Professor Polson was standing in the foyer with the class already gathered around her. She was giving them some directives—telling them that the university morgue was actually a secured facility, and that it was a special privilege to be allowed to visit it, a privilege granted to them because her research gave her a faculty pass, which she’d managed to have extended to “visiting scholars.” The fact that her “visiting scholars” were actually freshman in a first-year seminar had apparently not been brought to the attention of the morgue director or the hospital security. Yet. And the class needed to provoke no interest or suspicion so it would stay that way. “Okay?” she asked.
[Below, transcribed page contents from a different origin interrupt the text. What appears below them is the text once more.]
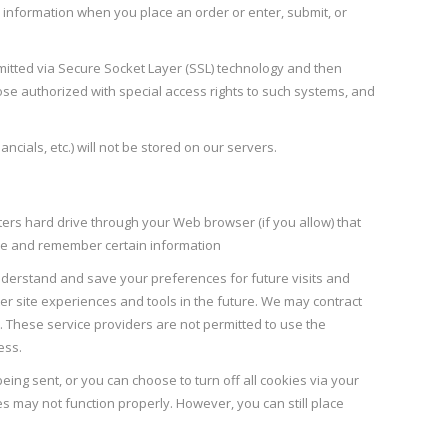
 information when you place an order or enter, submit, or
smitted via Secure Socket Layer (SSL) technology and then
se authorized with special access rights to such systems, and
ancials, etc.) will not be stored on our servers.
uters hard drive through your Web browser (if you allow) that
ure and remember certain information
derstand and save your preferences for future visits and
ter site experiences and tools in the future. We may contract
rs. These service providers are not permitted to use the
ess.
ing sent, or you can choose to turn off all cookies via your
es may not function properly. However, you can still place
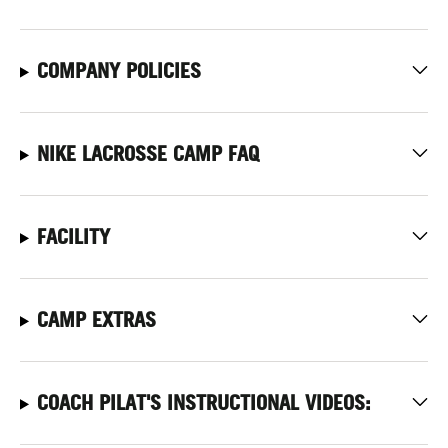
COMPANY POLICIES
NIKE LACROSSE CAMP FAQ
FACILITY
CAMP EXTRAS
COACH PILAT'S INSTRUCTIONAL VIDEOS:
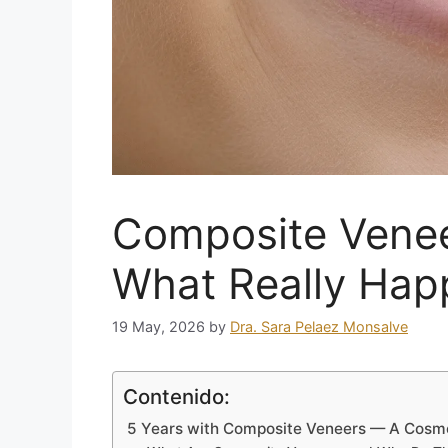
Composite Veneer
What Really Hap
19 May, 2026
by
Dra. Sara Pelaez Monsalve
Contenido:
5 Years with Composite Veneers — A Cosmet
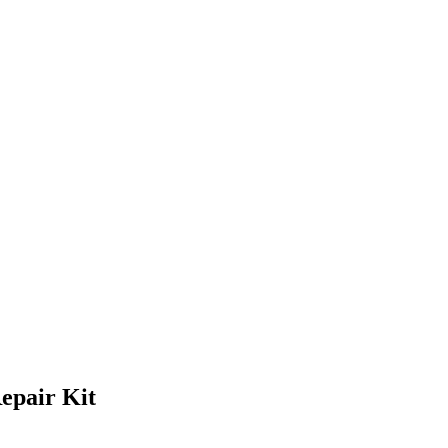
epair Kit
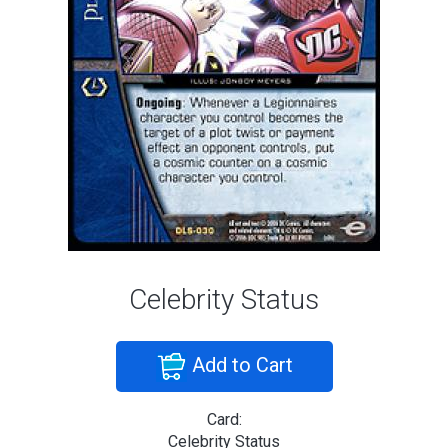
Celebrity Status
Add to Cart
Card:
Celebrity Status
There were nods all around.
It also happened, she explained, that she was personal friends with the diener (the class snickered at the word, so close to diner , although Professor Polson had defined it for them as “the person responsible for handling and washing bodies”). This morgue’s diener, coincidentally, had worked at a mortuary she’d visited in Yugoslavia, and they’d stayed in touch over the years, and then he had come to the United States.
“If there’s joking, disrespect, theft— God forbid—or any kind of undignified behavior, I will likely never be allowed back with another class. More important, for you, the student or students responsible will fail my course and receive whatever other punishments I can come up with.” She said this lightheartedly, but it was clear from her expression that she wasn’t kidding.